Let op: schrijf de antwoorden op de vragen op in je schrift of op het stencil dat je aan het begin van de les hebt gekregen

Quantumtunnelen

Om quantumtunnelen begrijpelijk te maken is het handig om de vergelijking te maken met een alledaags voorbeeld. Een eenvoudig voorbeeld is een knikker die met een bepaalde snelheid een berg nadert. Omdat de knikker snelheid heeft, bezit de knikker kinetische energie. We veronderstellen dat de knikker een kinetische energie heeft van 4,0 kJ. De knikker behoudt zijn kinetische energie totdat de knikker zich op de berg bevindt, omdat de wrijvingskrachten worden verwaarloosd. Als de knikker zich op de berg bevindt wordt de kinetische energie van de knikker omgezet in potentiële energie (zwaarte-energie). Er zijn nu in de klassieke natuurkunde drie situaties te onderscheiden:

  1. De berg is niet hoog genoeg om de knikker tot stilstand te brengen
  2. De berg is precies de hoogte waarop de knikker tot stilstand komt
  3. De berg is hoger dan de hoogte waarop de knikker tot stilstand komt

In situatie 1 zal de knikker ongestoord over de berg heen bewegen en uiteindelijk als hij zich weer op oorspronkelijke hoogte bevindt, met dezelfde snelheid bewegen. In situatie 2 en 3 zal de knikker uiteindelijk nooit over de top van de berg gaan en weer teruggaan in de richting waar de knikker vandaan kwam. In de figuur hieronder staat een schematische weergave van de beschreven situatie.

Figuur 1

In de quantumwereld is er geen echte berg, maar zorgen de krachten op een elektron voor een barrière. Bij een klassieke situatie zien we dat een deeltje ongestoord verder gaat als de energie van dat deeltje groter is dan de energie van de barrière. Als de energie van het deeltje lager is dan de energie van de barrière dan wordt het deeltje teruggekaatst. Maar in de quantummechanica geldt deze situatie niet altijd. Als elektronen met een te lage energie een barrière treffen dan kunnen elektronen de barrière in sommige situaties toch passeren. Dit effect noemen we quantumtunnelen.
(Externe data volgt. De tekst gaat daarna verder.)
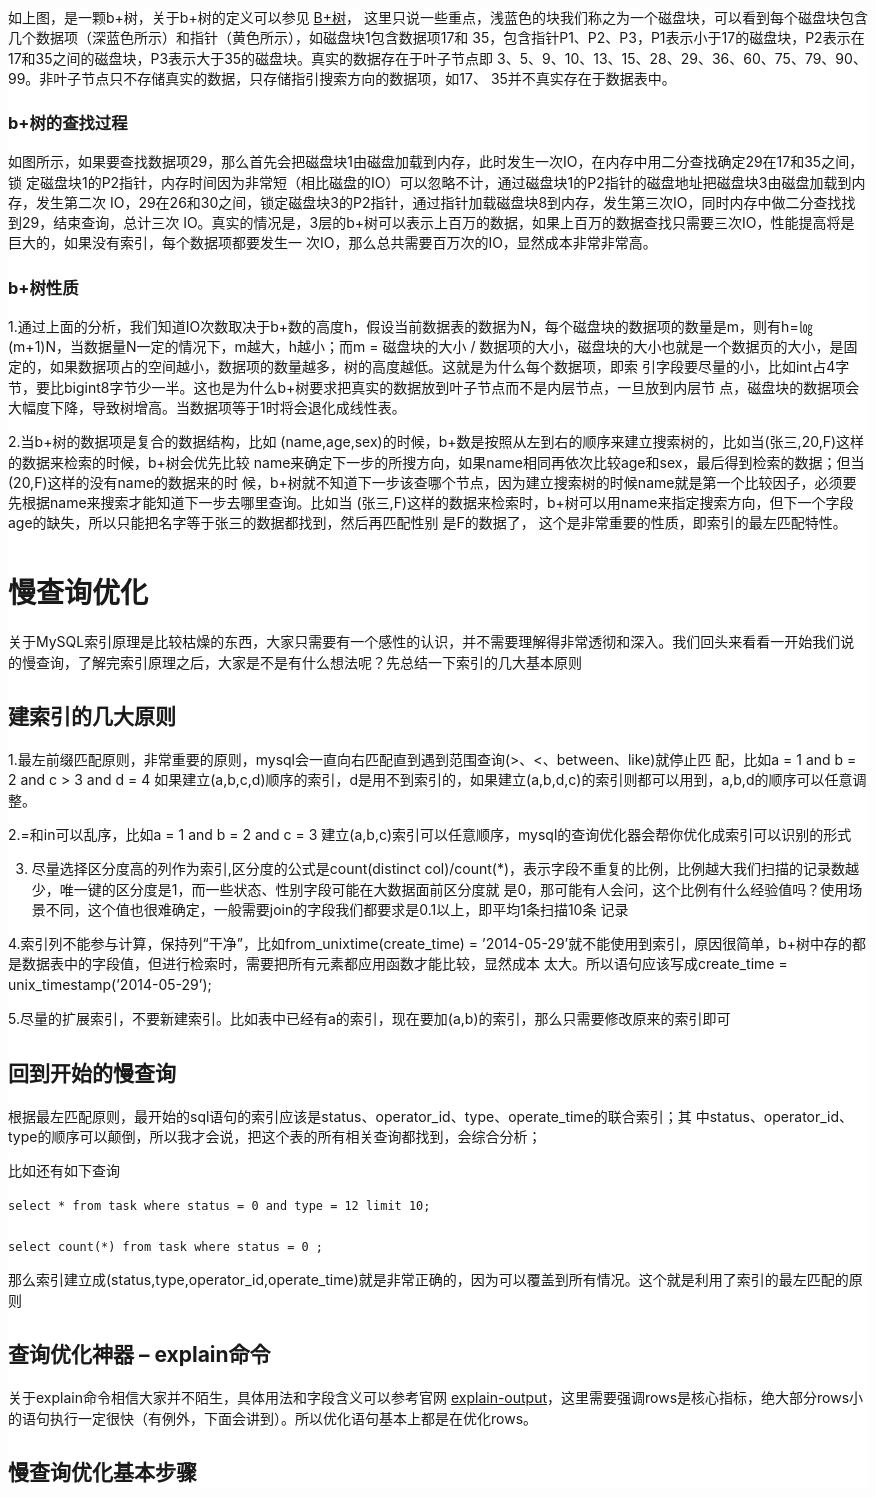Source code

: 如上图，是一颗b+树，关于b+树的定义可以参见 [B+树](https://www.jfox.info/go.php?url=http://www.jfox.info/url.php?_src=&amp;isencode=1&amp;content=dGltZT0xNDA5MTA5NDMwNzI5JnVybD1odHRwJTNBJTJGJTJGemgud2lraXBlZGlhLm9yZyUyRndpa2klMkZCJTI1MkIlMjVFNiUyNUEwJTI1OTE=)， 这里只说一些重点，浅蓝色的块我们称之为一个磁盘块，可以看到每个磁盘块包含几个数据项（深蓝色所示）和指针（黄色所示），如磁盘块1包含数据项17和 35，包含指针P1、P2、P3，P1表示小于17的磁盘块，P2表示在17和35之间的磁盘块，P3表示大于35的磁盘块。真实的数据存在于叶子节点即 3、5、9、10、13、15、28、29、36、60、75、79、90、99。非叶子节点只不存储真实的数据，只存储指引搜索方向的数据项，如17、 35并不真实存在于数据表中。

### b+树的查找过程

如图所示，如果要查找数据项29，那么首先会把磁盘块1由磁盘加载到内存，此时发生一次IO，在内存中用二分查找确定29在17和35之间，锁 定磁盘块1的P2指针，内存时间因为非常短（相比磁盘的IO）可以忽略不计，通过磁盘块1的P2指针的磁盘地址把磁盘块3由磁盘加载到内存，发生第二次 IO，29在26和30之间，锁定磁盘块3的P2指针，通过指针加载磁盘块8到内存，发生第三次IO，同时内存中做二分查找找到29，结束查询，总计三次 IO。真实的情况是，3层的b+树可以表示上百万的数据，如果上百万的数据查找只需要三次IO，性能提高将是巨大的，如果没有索引，每个数据项都要发生一 次IO，那么总共需要百万次的IO，显然成本非常非常高。

### b+树性质

1.通过上面的分析，我们知道IO次数取决于b+数的高度h，假设当前数据表的数据为N，每个磁盘块的数据项的数量是m，则有h=㏒ (m+1)N，当数据量N一定的情况下，m越大，h越小；而m = 磁盘块的大小 / 数据项的大小，磁盘块的大小也就是一个数据页的大小，是固定的，如果数据项占的空间越小，数据项的数量越多，树的高度越低。这就是为什么每个数据项，即索 引字段要尽量的小，比如int占4字节，要比bigint8字节少一半。这也是为什么b+树要求把真实的数据放到叶子节点而不是内层节点，一旦放到内层节 点，磁盘块的数据项会大幅度下降，导致树增高。当数据项等于1时将会退化成线性表。

2.当b+树的数据项是复合的数据结构，比如 (name,age,sex)的时候，b+数是按照从左到右的顺序来建立搜索树的，比如当(张三,20,F)这样的数据来检索的时候，b+树会优先比较 name来确定下一步的所搜方向，如果name相同再依次比较age和sex，最后得到检索的数据；但当(20,F)这样的没有name的数据来的时 候，b+树就不知道下一步该查哪个节点，因为建立搜索树的时候name就是第一个比较因子，必须要先根据name来搜索才能知道下一步去哪里查询。比如当 (张三,F)这样的数据来检索时，b+树可以用name来指定搜索方向，但下一个字段age的缺失，所以只能把名字等于张三的数据都找到，然后再匹配性别 是F的数据了， 这个是非常重要的性质，即索引的最左匹配特性。

# 慢查询优化

关于MySQL索引原理是比较枯燥的东西，大家只需要有一个感性的认识，并不需要理解得非常透彻和深入。我们回头来看看一开始我们说的慢查询，了解完索引原理之后，大家是不是有什么想法呢？先总结一下索引的几大基本原则

## 建索引的几大原则

1.最左前缀匹配原则，非常重要的原则，mysql会一直向右匹配直到遇到范围查询(>、<、between、like)就停止匹 配，比如a = 1 and b = 2 and c > 3 and d = 4 如果建立(a,b,c,d)顺序的索引，d是用不到索引的，如果建立(a,b,d,c)的索引则都可以用到，a,b,d的顺序可以任意调整。

2.=和in可以乱序，比如a = 1 and b = 2 and c = 3 建立(a,b,c)索引可以任意顺序，mysql的查询优化器会帮你优化成索引可以识别的形式

3. 尽量选择区分度高的列作为索引,区分度的公式是count(distinct col)/count(*)，表示字段不重复的比例，比例越大我们扫描的记录数越少，唯一键的区分度是1，而一些状态、性别字段可能在大数据面前区分度就 是0，那可能有人会问，这个比例有什么经验值吗？使用场景不同，这个值也很难确定，一般需要join的字段我们都要求是0.1以上，即平均1条扫描10条 记录

4.索引列不能参与计算，保持列“干净”，比如from_unixtime(create_time) = ’2014-05-29’就不能使用到索引，原因很简单，b+树中存的都是数据表中的字段值，但进行检索时，需要把所有元素都应用函数才能比较，显然成本 太大。所以语句应该写成create_time = unix_timestamp(’2014-05-29’);

5.尽量的扩展索引，不要新建索引。比如表中已经有a的索引，现在要加(a,b)的索引，那么只需要修改原来的索引即可

## 回到开始的慢查询

根据最左匹配原则，最开始的sql语句的索引应该是status、operator_id、type、operate_time的联合索引；其 中status、operator_id、type的顺序可以颠倒，所以我才会说，把这个表的所有相关查询都找到，会综合分析；

比如还有如下查询

    select * from task where status = 0 and type = 12 limit 10;

    select count(*) from task where status = 0 ;

那么索引建立成(status,type,operator_id,operate_time)就是非常正确的，因为可以覆盖到所有情况。这个就是利用了索引的最左匹配的原则

## 查询优化神器 – explain命令

关于explain命令相信大家并不陌生，具体用法和字段含义可以参考官网 [explain-output](https://www.jfox.info/go.php?url=http://www.jfox.info/url.php?_src=&amp;isencode=1&amp;content=dGltZT0xNDA5MTA5NDMwNzMwJnVybD1odHRwJTNBJTJGJTJGZGV2Lm15c3FsLmNvbSUyRmRvYyUyRnJlZm1hbiUyRjUuNSUyRmVuJTJGZXhwbGFpbi1vdXRwdXQuaHRtbA==)，这里需要强调rows是核心指标，绝大部分rows小的语句执行一定很快（有例外，下面会讲到）。所以优化语句基本上都是在优化rows。

## 慢查询优化基本步骤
Jij gaat nu onderzoeken wat de kans op quantumtunnelen van een elektron beïnvloedt.

Doel

Met behulp van deze applet ga je het concept quantumtunnelen bestuderen. Het doel van deze opdracht is te achterhalen wanneer quantumtunnelen optreedt en welke grootheden invloed hebben op de kans dat een elektron de barrière kan passeren.
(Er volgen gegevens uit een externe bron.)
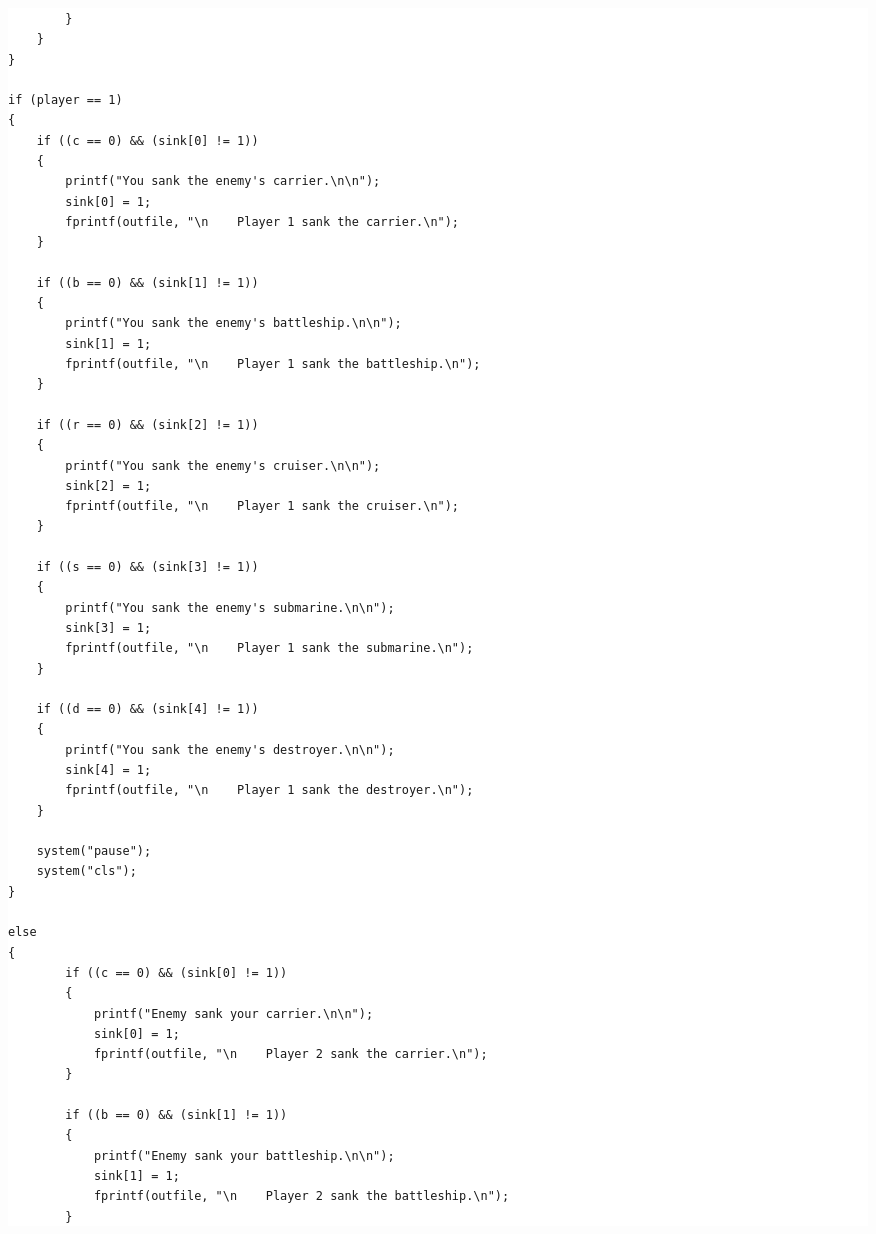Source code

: 			}
		}
	}

	if (player == 1)
	{
		if ((c == 0) && (sink[0] != 1))
		{
			printf("You sank the enemy's carrier.\n\n");
			sink[0] = 1;
			fprintf(outfile, "\n    Player 1 sank the carrier.\n");
		}

		if ((b == 0) && (sink[1] != 1))
		{
			printf("You sank the enemy's battleship.\n\n");
			sink[1] = 1;
			fprintf(outfile, "\n    Player 1 sank the battleship.\n");
		}

		if ((r == 0) && (sink[2] != 1))
		{
			printf("You sank the enemy's cruiser.\n\n");
			sink[2] = 1;
			fprintf(outfile, "\n    Player 1 sank the cruiser.\n");
		}

		if ((s == 0) && (sink[3] != 1))
		{
			printf("You sank the enemy's submarine.\n\n");
			sink[3] = 1;
			fprintf(outfile, "\n    Player 1 sank the submarine.\n");
		}

		if ((d == 0) && (sink[4] != 1))
		{
			printf("You sank the enemy's destroyer.\n\n");
			sink[4] = 1;
			fprintf(outfile, "\n    Player 1 sank the destroyer.\n");
		}

		system("pause");
		system("cls");
	}

	else
	{
			if ((c == 0) && (sink[0] != 1))
			{
				printf("Enemy sank your carrier.\n\n");
				sink[0] = 1;
				fprintf(outfile, "\n    Player 2 sank the carrier.\n");
			}

			if ((b == 0) && (sink[1] != 1))
			{
				printf("Enemy sank your battleship.\n\n");
				sink[1] = 1;
				fprintf(outfile, "\n    Player 2 sank the battleship.\n");
			}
  1. Probeer op basis van de korte uitleg hierboven in je eigen woorden te omschrijven wat quantumtunnelen is.
  2. Welke grootheden beïnvloeden volgens jou de kans op tunnelen?

De applet


Applet downloaden

Open de applet.

De applet ziet er erg ingewikkeld uit, maar je gaat slechts een aantal onderdelen van de applet bekijken. Je moet het volgende weten. Het deeltje bevindt zich op t=0 op -2 nm en wordt voorgesteld als een golf in de onderste twee grafieken.

Figuur 2

In de bovenste grafiek staan letters bij een aantal lijnen. De betekenis van de volgende drie lijnen moet je begrijpen:

  1. Met deze lijn stel je de waarde van de potentiële energie van de barrière in (de hoogte van de barrière).
  2. Met deze lijn bepaal je de breedte van de barrière (Let op in nm).
  3. Met deze lijn kan je de totale energie van het elektron variëren (maat voor de kinetische energie van het elektron).

  1. Onderzoek de verschillende manieren waarop je de hoogte en de breedte van de barrière kan veranderen. Ga vervolgens na op welke manieren je de totale energie van het elektron aan kan passen.
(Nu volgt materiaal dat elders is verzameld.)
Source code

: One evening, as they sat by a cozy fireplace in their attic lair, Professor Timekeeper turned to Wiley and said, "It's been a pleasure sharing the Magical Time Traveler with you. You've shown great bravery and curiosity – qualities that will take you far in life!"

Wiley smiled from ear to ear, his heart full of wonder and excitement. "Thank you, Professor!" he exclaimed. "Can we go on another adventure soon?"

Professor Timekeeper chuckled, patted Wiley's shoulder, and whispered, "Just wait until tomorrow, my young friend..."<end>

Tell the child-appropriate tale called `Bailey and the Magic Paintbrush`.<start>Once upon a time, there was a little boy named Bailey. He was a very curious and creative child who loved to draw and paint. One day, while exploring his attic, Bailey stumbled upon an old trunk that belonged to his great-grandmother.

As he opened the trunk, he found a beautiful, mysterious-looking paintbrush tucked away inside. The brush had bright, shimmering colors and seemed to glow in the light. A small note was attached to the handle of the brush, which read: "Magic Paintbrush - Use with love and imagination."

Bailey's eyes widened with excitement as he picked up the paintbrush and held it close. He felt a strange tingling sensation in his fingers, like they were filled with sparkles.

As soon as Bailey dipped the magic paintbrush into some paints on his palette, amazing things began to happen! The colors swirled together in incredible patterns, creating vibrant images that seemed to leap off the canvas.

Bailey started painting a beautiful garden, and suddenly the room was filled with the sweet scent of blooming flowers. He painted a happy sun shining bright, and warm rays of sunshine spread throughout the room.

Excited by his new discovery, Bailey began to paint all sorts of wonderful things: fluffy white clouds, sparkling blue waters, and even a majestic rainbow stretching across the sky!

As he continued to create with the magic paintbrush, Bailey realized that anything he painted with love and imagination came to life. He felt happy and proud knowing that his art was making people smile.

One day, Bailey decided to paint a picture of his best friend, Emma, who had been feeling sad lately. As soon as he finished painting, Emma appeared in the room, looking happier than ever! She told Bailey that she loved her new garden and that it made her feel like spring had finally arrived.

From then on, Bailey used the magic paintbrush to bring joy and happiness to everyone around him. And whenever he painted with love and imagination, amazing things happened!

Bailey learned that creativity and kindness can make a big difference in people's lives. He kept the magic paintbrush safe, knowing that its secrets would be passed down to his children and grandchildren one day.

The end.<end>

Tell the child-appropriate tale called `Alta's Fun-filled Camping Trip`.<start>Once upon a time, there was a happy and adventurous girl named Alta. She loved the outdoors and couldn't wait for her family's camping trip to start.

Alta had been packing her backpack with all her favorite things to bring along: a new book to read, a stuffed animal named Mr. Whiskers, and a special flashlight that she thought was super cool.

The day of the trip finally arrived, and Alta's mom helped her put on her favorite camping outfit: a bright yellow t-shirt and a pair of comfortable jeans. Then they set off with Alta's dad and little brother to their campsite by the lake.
Druk op de knop alles resetten en vink de volgende vakjes aan rechtsboven in het scherm:

  • Toon energiewaarden
  • Toon reflectie- en transmissie- waarschijnlijkheid

Je ziet nu het onderstaande scherm als het goed is.

Figuur 3

In de onderste grafiek staan twee letters, een letter R met als waarde 0,03 en een T van 0,97. De R staat voor reflectiecoëfficiënt en de T voor transmissiecoëfficiënt.

  1. Leg uit wat jij denkt dat T=0,97 betekent?
  2. Wat zou in de klassieke situatie (de knikker) de waarde voor R en T zijn?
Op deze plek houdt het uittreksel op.